Tested on animals:No
Breakthrough Performance Foundation SPF 14 is meant to be Lorac’s answer to combining high-tech skin care with makeup, but it’s not a merger that translates to gorgeous, healthy skin in any way shape or form. This creamy liquid foundation contains what the company refers to as “SMS Complex,” which they claim will stimulate cell turnover, stimulate collagen production, and create a better support system for skin. Of course none of that is legitimate, because not a single ingredient in this foundation is capable of such feats, at least not in the teeny amounts Lorac included (the amount of tripeptide is nearly zero). The only truly anti-aging element in this foundation is its in-part titanium dioxide sunscreen—but at this point, its inclusion is more a nice me-too than breakthrough! Still, this definitely provides broad-spectrum sun protection.
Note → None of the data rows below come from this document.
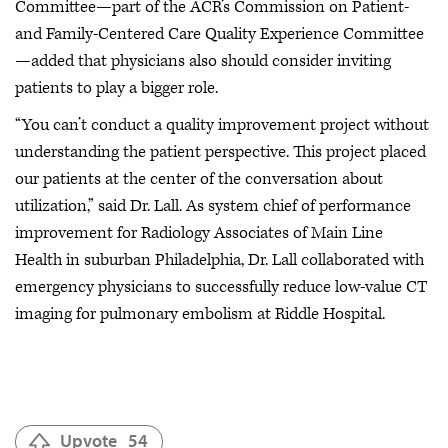
Committee—part of the ACR’s Commission on Patient-
and Family-Centered Care Quality Experience Committee
—added that physicians also should consider inviting
patients to play a bigger role.
“You can’t conduct a quality improvement project without
understanding the patient perspective. This project placed
our patients at the center of the conversation about
utilization,” said Dr. Lall. As system chief of performance
improvement for Radiology Associates of Main Line
Health in suburban Philadelphia, Dr. Lall collaborated with
emergency physicians to successfully reduce low-value CT
imaging for pulmonary embolism at Riddle Hospital.
Upvote
54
Outside the claims, you’ll find the best part of Breakthrough Performance is its smooth application and blending. It sets to a satin finish that feels moist, and it’s best for normal to dry skin. The problem is that this foundation tends to emphasize pores and lines, be they superficial or deep. At first the finish looks beautiful, but within minutes it sinks into the slightest depression in skin, calling attention to it in an unflattering way, and this is true for each of the seven shades. For that reason alone, I cannot recommend this foundation over several others.
Active: Octinoxate (5%), Titanium Dioxide (8.85%), Other: Water, Cyclopentasiloxane, Butylene Glycol, Ethylhexyl Methoxycinnamate, Isononyl Isononanoate, Behenyl Dimethicone, Titanium Dioxide, Cetyl PEG/PPG-10/1 Dimethicone, Talc, Disteardimonium Hectorite, Glyceryl Ethylhexanoate/Stearate/Adipate, Phenoxyethanol, Sodium Dehydroacetate, Methicone, Retinyl Palmitate, Tocopheryl Acetate, Propylene Glycol, Methylparaben, Disodium EDTA, Ethylparaben, Propylparaben, Butylparaben, Tripeptide-3, Trisodium Inositol Triphosphate, May Contain: Titanium Dioxide, Iron Oxides
Strengths: Mostly great foundations in a neutral shade range; beautiful pressed powder and bronzing powder; several super blush and lipstick options; one superior lip gloss; awesome collection of shimmer products.
Weaknesses: Limited, average skin-care options; average to problematic concealers; unimpressive eyelining and brow-enhancing options; the Lotsa Lip products; the mascaras are a mixed bag with mostly disappointing results; no brushes.
This Los Angeles–based independent cosmetics company launched in 1990 and is the brainchild of makeup artist Carol Shaw (Lorac is "Carol" spelled backwards). It is well-publicized that Shaw has a long list of celebrity clients, but then so do all of the other makeup artists who have their own products lines—there are a lot of famous faces that need attention—so that boast is hardly unique. Compared to competitors Bobbi Brown, Trish McEvoy, or Stila, Lorac doesn't offer the same caliber of foundation colors or the array of products, yet most of what's available is impressive. The company holds its own when it comes to blush, eyeshadow, and lipstick. You will find that, for the most part, the older, established products perform better and are more attractive than many of Shaw's latest inventions. In particular, the latest lipstick, lip gloss, concealer, and waterproof mascara are true disappointments. Lorac hasn't done a great job on the innovation and performance side of the business since the last edition of this book, while her competition (particularly Stila and Laura Mercier) continues to consistently impress. There are still plenty of reasons to shop this line, but focus on the long-standing products rather than on what's new.